On la devine maigre, épaules osseuses recroquevillées. On pourrait lui compter les os à cette vieille qui insiste à être de ce monde. Faut bien se nourrir, marcher un peu, bouger sa carcasse, rester dans la ronde, la ronde des vivants, de ceux qui regardent l’avenir droit dans les yeux. L’avenir était de plus en plus incertain mais elle se levait chaque matin, coûte que coûte. Que faire d’autre ? c’était pas son genre de demander. Ca non, elle l’avait jamais fait! Avait toujours tout fait toute seule, tête droite. Allait pas changer maintenant et jouer sa pleureuse. Quémander. Non mais ! Et sinon, serait morte de faim. C’est qu’elle aimait encore tremper son pain. La trempouille qu’elle disait, dans du lait, de la soupe ou mieux dans du vin, du rouge. Ca la réchauffait, lui faisait oublier les douleurs, les pleurs enfouis.

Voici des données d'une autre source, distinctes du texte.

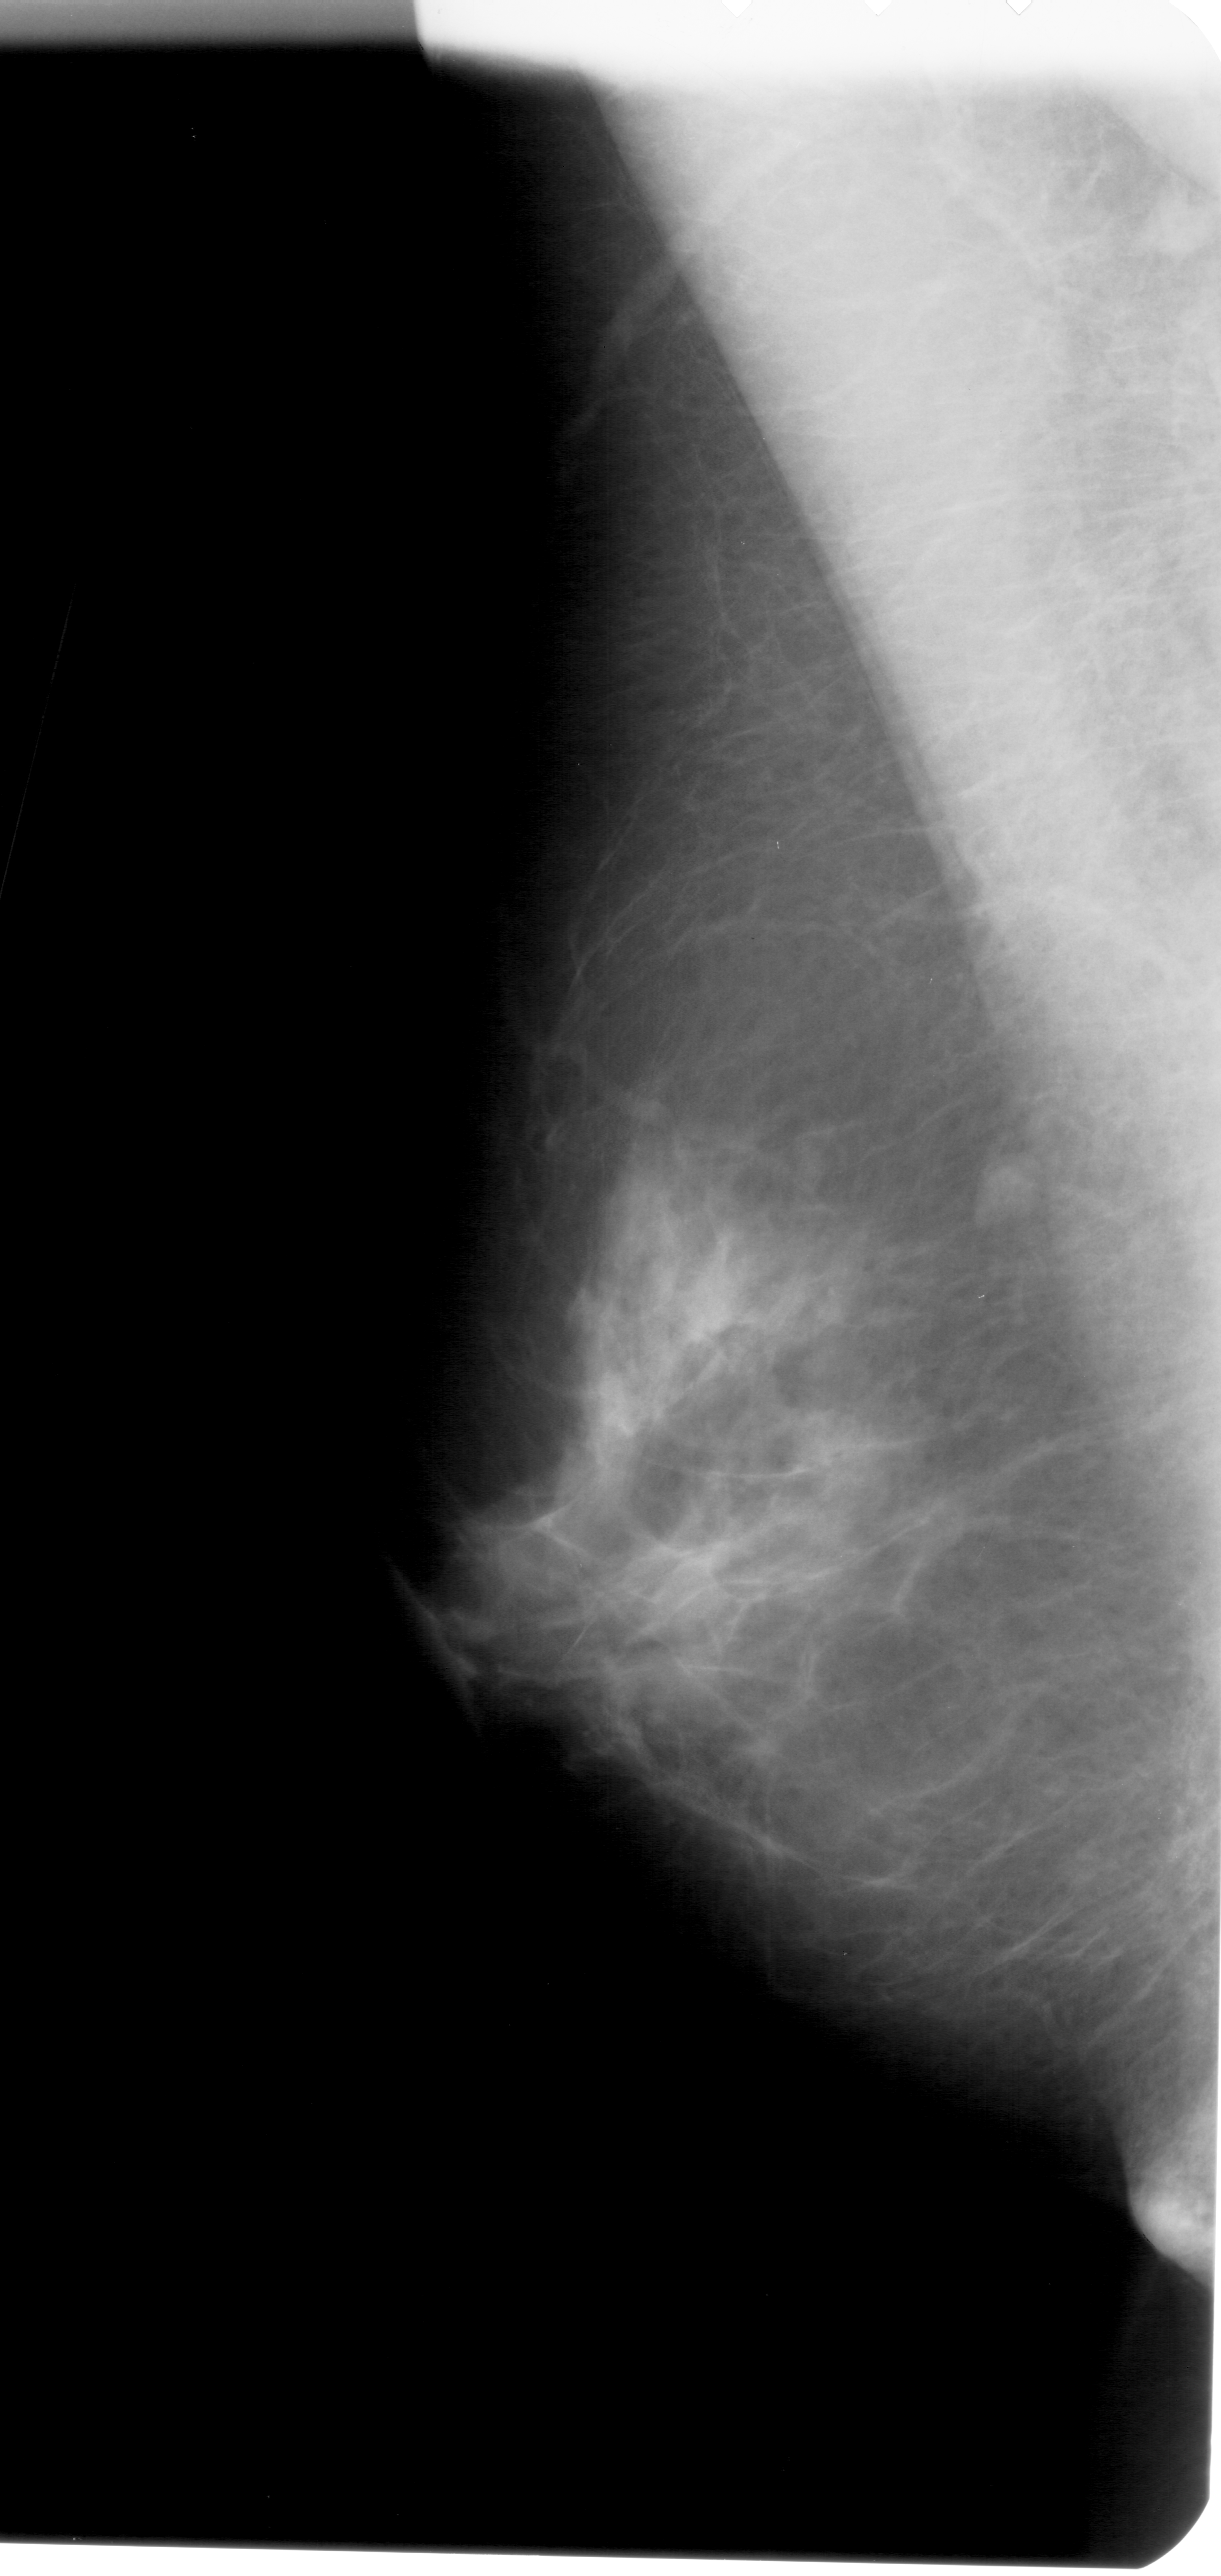
Mammogram (digitized film); left breast; MLO view.
Radiologist-marked abnormalities on this image: mass, shape oval, margins circumscribed; BI-RADS assessment category 3; subtlety rating 4 on a 1 (subtle) to 5 (obvious) scale; pathology (as recorded): benign.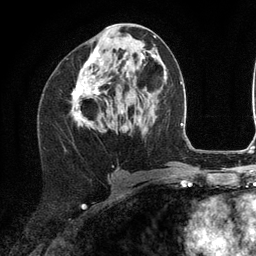
Breast MRI (dynamic contrast-enhanced), one axial slice. Cropped to one breast. Dynamic contrast-enhanced series, time point 2 of 6 at this slice position (early post-contrast). 3 T. TE 2.8 ms, TR 7.3 ms. 1.2 mm slice thickness. 256 × 256 image matrix, field of view 180 × 180 mm. Female patient.
Annotated regions visible in this slice (semi-automatically segmented with operator editing):
- enhancing-tissue mask used for the functional tumour volume (all voxels passing the contrast-enhancement thresholds inside the analysis volume; usually the tumour): box from (x=72, y=47) to (x=104, y=128) px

Elle se sentait toute chose après, une douce langueur l’envahissait, opiniâtre, réchauffait celle qui avait toujours froid et la faisait enfin céder, s’assoupir, se couler dans le sommeil, menton têtu contre poitrine, bouche molle, tordue.

Cet abandon, il fallait le mériter, se lever, prendre le cabas et sortir dehors.

On lui avait parlé d’une aide à domicile. elle y avait droit, aurait rien coûté. Mais elle voulait pas la vieille. Aurait pas voulu quelqu’un chez elle. Une étrangère, une touche-à-tout, pis, une voleuse qui fouille dans ses affaires, retourne ses souvenirs comme le laboureur retourne sa terre, le coeur froid.

Et puis il y avait la maison de retraite. Elle recevait des réclames, les jetait, sans un regard. Elle voulait pas savoir, elle avait pas de quoi et tant mieux. Elle aimait pas les vieux, les fuyait, se voyait trop dans leurs yeux éteints, préférait rester chez elle à fuir les miroirs.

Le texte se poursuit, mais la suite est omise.